Andrew Masterson, in Cosmos magazine, reports that modern researchers are attempting to pin down the exact identity of an intriguing Roman mineral.

From ancient Greek and Roman source texts it is possible to conclude that in the classical world a mineral, a powder known as miltos, was something of a wonder substance.

Miltos – referred to in the works of writers such as Theophrastus, Dioscorides and Pliny – was red, fine-grained, and made up mostly of iron-oxide.

By the time Theophrastus, a Greek philosopher and proto-botanist, wrote about it in the third century BCE, it was already a mineral validated by antiquity. Its use is attested to in Mycenaean clay tablets, inscribed in the script known as Linear B and dating from the second millennium BCE.

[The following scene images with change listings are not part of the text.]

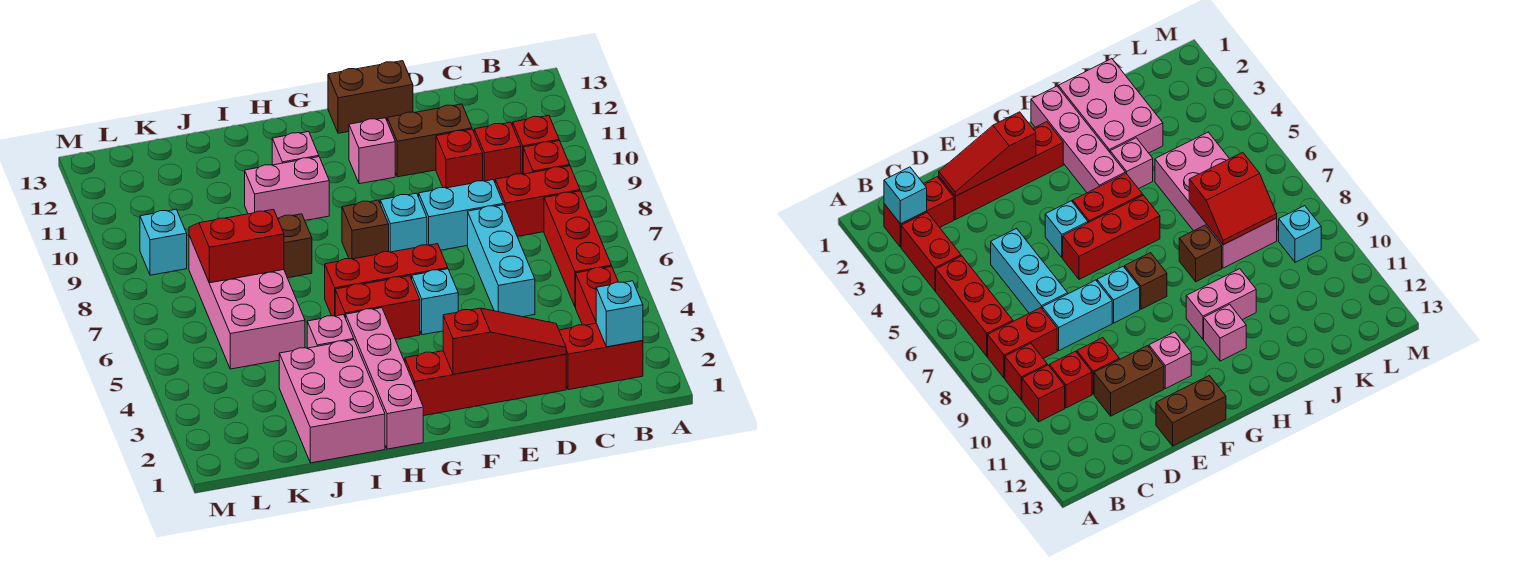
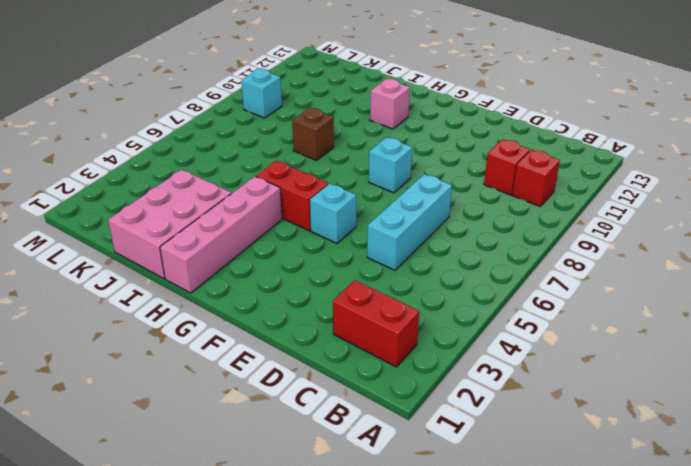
none -> red brick B3:B4 level 1
none -> red brick B5:B7 level 1
none -> red brick B8:C8 level 1
none -> red brick B9 level 1

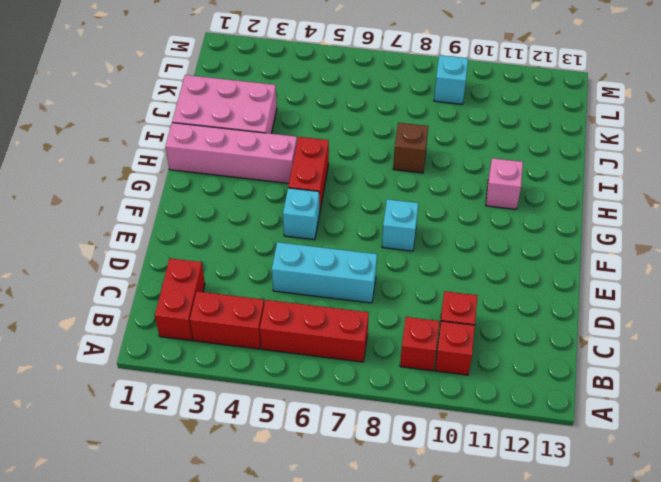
none -> red brick B8:C8 level 1
none -> red brick D2:G2 level 1
none -> cyan brick D8:E8 level 1
none -> red brick D10 level 1

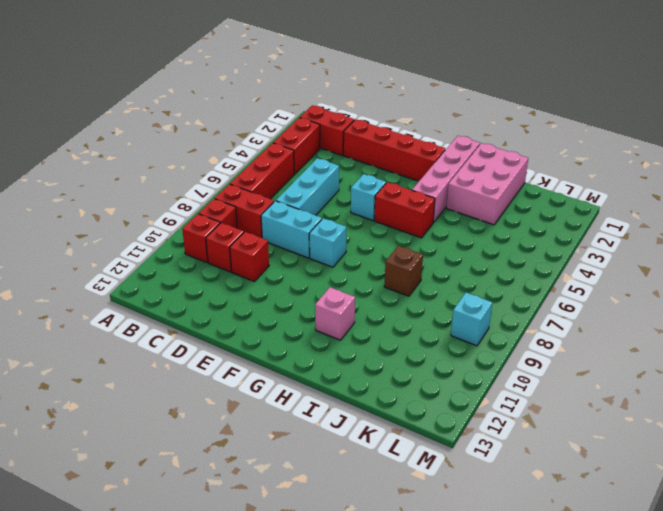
none -> brown brick D11:E11 level 1
none -> brown brick E13:F13 level 1
none -> red brick F6:H6 level 1
none -> pink brick F11 level 1

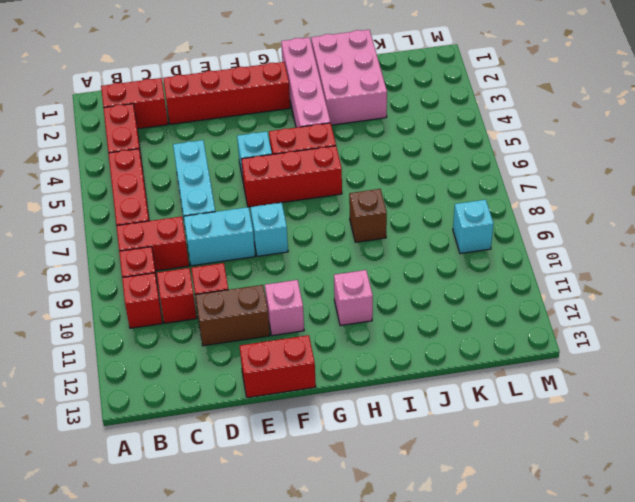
red brick E13:F13 level 1 -> brown brick E13:F13 level 1
none -> brown brick G8 level 1
none -> pink brick H10:I10 level 1
none -> pink brick I4 level 1
none -> pink brick J5:K8 level 1

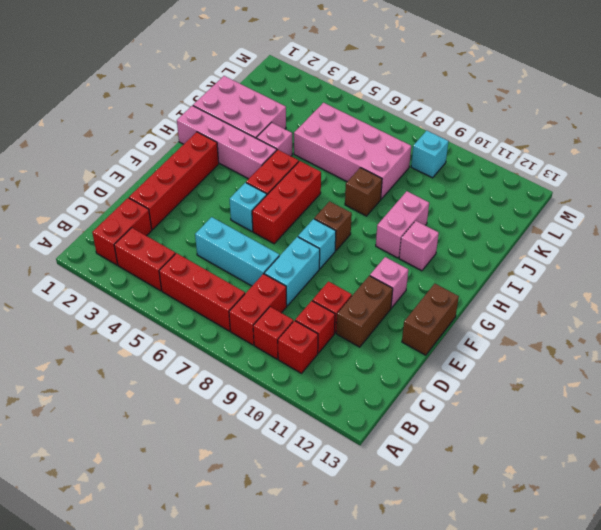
none -> cyan brick B2 level 2
none -> red slope D2:F2 level 2 top F
none -> red slope J7:K8 level 2 top 7

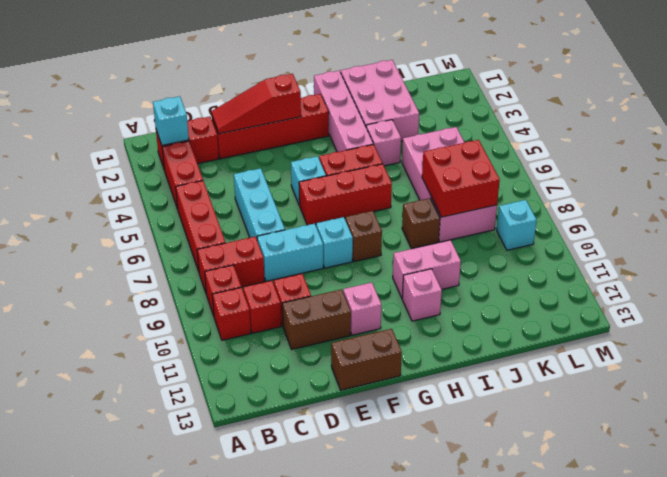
red brick J7:K8 level 2 -> red slope J7:K8 level 2 top 7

The variety of applications for which it was used was broad indeed. According to a team of researchers writing in the Journal of Archaeological Science: Reports, it was used “as a pigment, as a cosmetic, in ship maintenance, agriculture and medicine”. …

The ancient texts made it clear that miltos, unlike some other types of mineral, could be found, and mined, in only a few places in Graeco-Roman world – namely Kea, in the Cyclades, Lemnos in the northeast Aegean, and Cappadocia in Turkey. This specificity meant identifying the substance was simple: it was the red dusty stuff found at the mine sites, and easily matched, therefore, with older samples held in museums and galleries.